Victims of the 7 July London bombings will start to receive interim payments within the next 10 days, the Criminal Injuries Compensation Authority says.
Mr Blair said he would look into reports of compensation delays
The board said in a statement it had received 180 applications so far.
"We are working hard to make sure that victims of these terrible bombings receive the compensation... as quickly as possible," it said.
Prime Minister Tony Blair said at the weekend he would investigate reports survivors had yet to receive any help.
A dedicated team has been set up to deal with claims from bomb victims.
The Criminal Injuries Compensation Authority (CICA) said that "immediately on receipt of applications", police reports and medical reports had been requested.
"We received the first batch of police reports last Thursday and are now in a position to begin offering interim payments to victims within the next 10 days," the statement said.
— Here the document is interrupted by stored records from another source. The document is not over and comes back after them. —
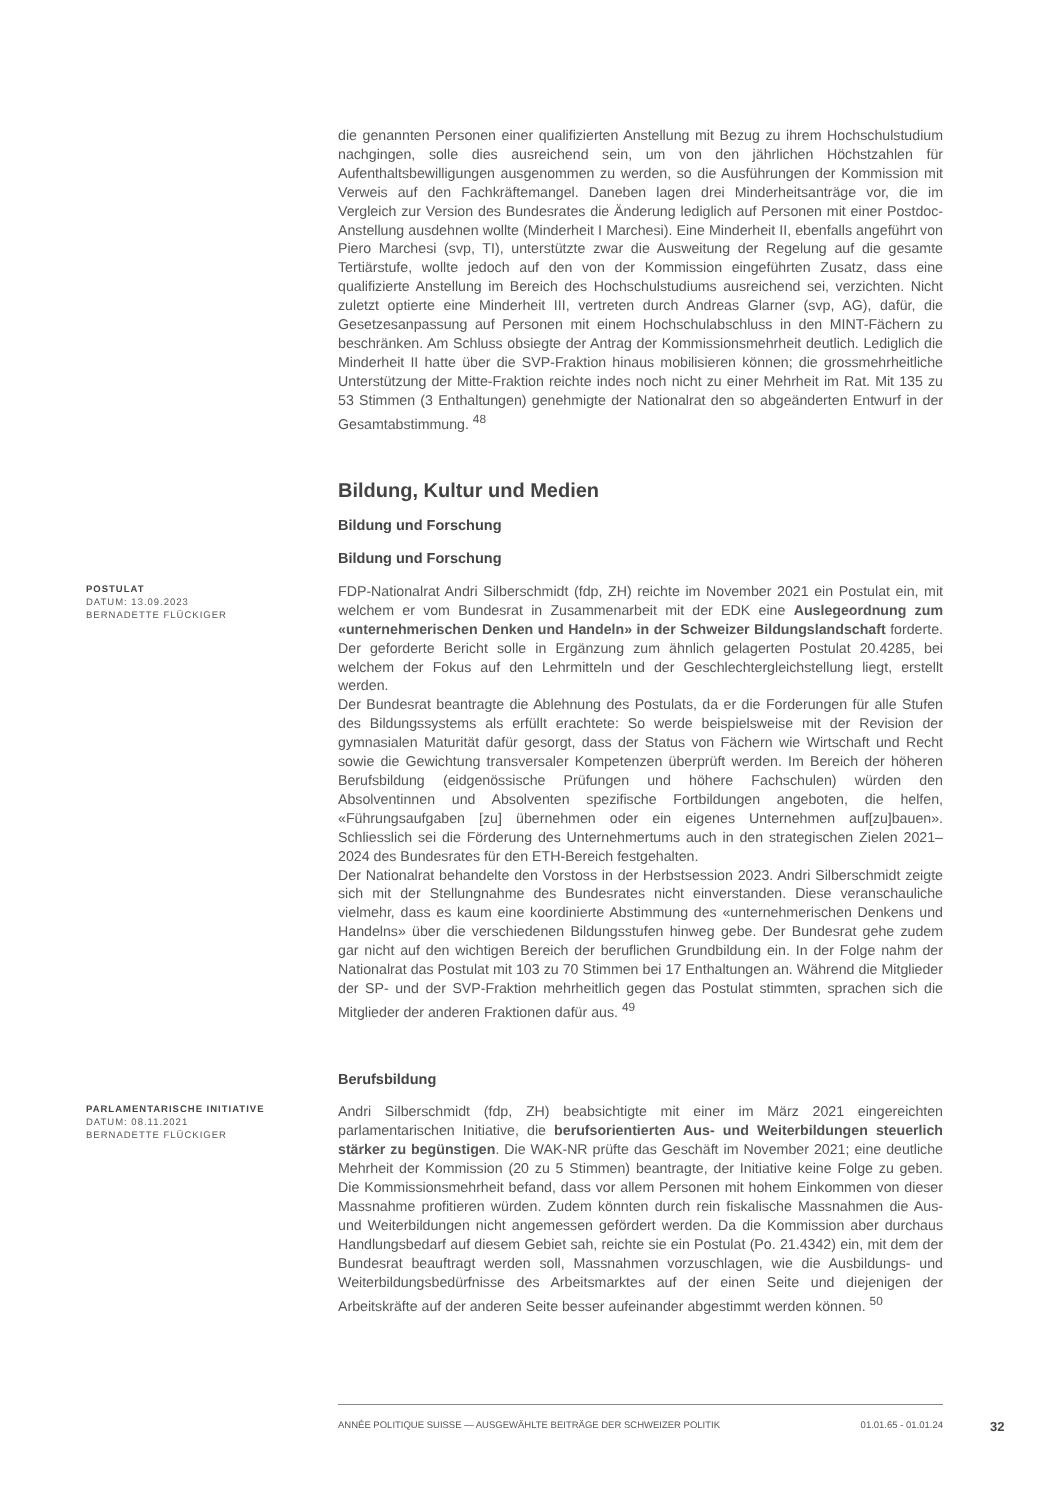die genannten Personen einer qualifizierten Anstellung mit Bezug zu ihrem Hochschulstudium nachgingen, solle dies ausreichend sein, um von den jährlichen Höchstzahlen für Aufenthaltsbewilligungen ausgenommen zu werden, so die Ausführungen der Kommission mit Verweis auf den Fachkräftemangel. Daneben lagen drei Minderheitsanträge vor, die im Vergleich zur Version des Bundesrates die Änderung lediglich auf Personen mit einer Postdoc-Anstellung ausdehnen wollte (Minderheit I Marchesi). Eine Minderheit II, ebenfalls angeführt von Piero Marchesi (svp, TI), unterstützte zwar die Ausweitung der Regelung auf die gesamte Tertiärstufe, wollte jedoch auf den von der Kommission eingeführten Zusatz, dass eine qualifizierte Anstellung im Bereich des Hochschulstudiums ausreichend sei, verzichten. Nicht zuletzt optierte eine Minderheit III, vertreten durch Andreas Glarner (svp, AG), dafür, die Gesetzesanpassung auf Personen mit einem Hochschulabschluss in den MINT-Fächern zu beschränken. Am Schluss obsiegte der Antrag der Kommissionsmehrheit deutlich. Lediglich die Minderheit II hatte über die SVP-Fraktion hinaus mobilisieren können; die grossmehrheitliche Unterstützung der Mitte-Fraktion reichte indes noch nicht zu einer Mehrheit im Rat. Mit 135 zu 53 Stimmen (3 Enthaltungen) genehmigte der Nationalrat den so abgeänderten Entwurf in der Gesamtabstimmung. <sup>48</sup>
Bildung, Kultur und Medien
Bildung und Forschung
Bildung und Forschung
POSTULAT
DATUM: 13.09.2023
BERNADETTE FLÜCKIGER
FDP-Nationalrat Andri Silberschmidt (fdp, ZH) reichte im November 2021 ein Postulat ein, mit welchem er vom Bundesrat in Zusammenarbeit mit der EDK eine Auslegeordnung zum «unternehmerischen Denken und Handeln» in der Schweizer Bildungslandschaft forderte. Der geforderte Bericht solle in Ergänzung zum ähnlich gelagerten Postulat 20.4285, bei welchem der Fokus auf den Lehrmitteln und der Geschlechtergleichstellung liegt, erstellt werden.
Der Bundesrat beantragte die Ablehnung des Postulats, da er die Forderungen für alle Stufen des Bildungssystems als erfüllt erachtete: So werde beispielsweise mit der Revision der gymnasialen Maturität dafür gesorgt, dass der Status von Fächern wie Wirtschaft und Recht sowie die Gewichtung transversaler Kompetenzen überprüft werden. Im Bereich der höheren Berufsbildung (eidgenössische Prüfungen und höhere Fachschulen) würden den Absolventinnen und Absolventen spezifische Fortbildungen angeboten, die helfen, «Führungsaufgaben [zu] übernehmen oder ein eigenes Unternehmen auf[zu]bauen». Schliesslich sei die Förderung des Unternehmertums auch in den strategischen Zielen 2021–2024 des Bundesrates für den ETH-Bereich festgehalten.
Der Nationalrat behandelte den Vorstoss in der Herbstsession 2023. Andri Silberschmidt zeigte sich mit der Stellungnahme des Bundesrates nicht einverstanden. Diese veranschauliche vielmehr, dass es kaum eine koordinierte Abstimmung des «unternehmerischen Denkens und Handelns» über die verschiedenen Bildungsstufen hinweg gebe. Der Bundesrat gehe zudem gar nicht auf den wichtigen Bereich der beruflichen Grundbildung ein. In der Folge nahm der Nationalrat das Postulat mit 103 zu 70 Stimmen bei 17 Enthaltungen an. Während die Mitglieder der SP- und der SVP-Fraktion mehrheitlich gegen das Postulat stimmten, sprachen sich die Mitglieder der anderen Fraktionen dafür aus. <sup>49</sup>
Berufsbildung
PARLAMENTARISCHE INITIATIVE
DATUM: 08.11.2021
BERNADETTE FLÜCKIGER
Andri Silberschmidt (fdp, ZH) beabsichtigte mit einer im März 2021 eingereichten parlamentarischen Initiative, die berufsorientierten Aus- und Weiterbildungen steuerlich stärker zu begünstigen. Die WAK-NR prüfte das Geschäft im November 2021; eine deutliche Mehrheit der Kommission (20 zu 5 Stimmen) beantragte, der Initiative keine Folge zu geben. Die Kommissionsmehrheit befand, dass vor allem Personen mit hohem Einkommen von dieser Massnahme profitieren würden. Zudem könnten durch rein fiskalische Massnahmen die Aus- und Weiterbildungen nicht angemessen gefördert werden. Da die Kommission aber durchaus Handlungsbedarf auf diesem Gebiet sah, reichte sie ein Postulat (Po. 21.4342) ein, mit dem der Bundesrat beauftragt werden soll, Massnahmen vorzuschlagen, wie die Ausbildungs- und Weiterbildungsbedürfnisse des Arbeitsmarktes auf der einen Seite und diejenigen der Arbeitskräfte auf der anderen Seite besser aufeinander abgestimmt werden können. <sup>50</sup>
ANNÉE POLITIQUE SUISSE — AUSGEWÄHLTE BEITRÄGE DER SCHWEIZER POLITIK 01.01.65 - 01.01.24
32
A spokeswoman added there was a £500,000 cap on compensation, and that interim payments would be dealt with on a case by case basis.
"If someone has a specific injury then we would probably be able to give them an interim payment that equates to their pain and suffering," she told BBC News.
"Then we would look at the longer term, considering things like loss of earning... and then they'll receive their final payment."
Some survivors have expressed anguish at the length of time they have had to wait to receive compensation, which would allow them to avoid financial hardship.
It is more than 11 weeks since the blasts, and many of the injured said at the weekend they were concerned they had not yet received any money.
After hearing of the reports, Mr Blair told the BBC's Sunday AM programme: "Given those stories that are there today I'll look into this obviously myself - but I'm sure that they'll make the payments as soon as they possibly can."
"The government should definitely help us," Martine Wright, 32, told the News of the World on Sunday.
Ms Wright, from London, had both legs amputated after the Aldgate Tube blast.
"I'm worrying about mortgages and things like that. I've enough to worry about at the moment with learning to walk again - this is an extra burden," she told the newspaper.
Some of the most badly injured in the Tube and bus blasts, like Ms Wright, are unable to work as normal and face an uncertain financial future.
Colin Ettinger, a lawyer representing 14 people affected by the bombings, said the compensation process usually took "a long time".
"The real problem is financial hardship, apart from the fact that they've got to put up with the injuries," he told BBC News.
"In the case of the fatalities, families have got to cope without their loved ones, which in some cases were the bread winners."
The £500,000 cap on payments would leave some families struggling in the long term, he added.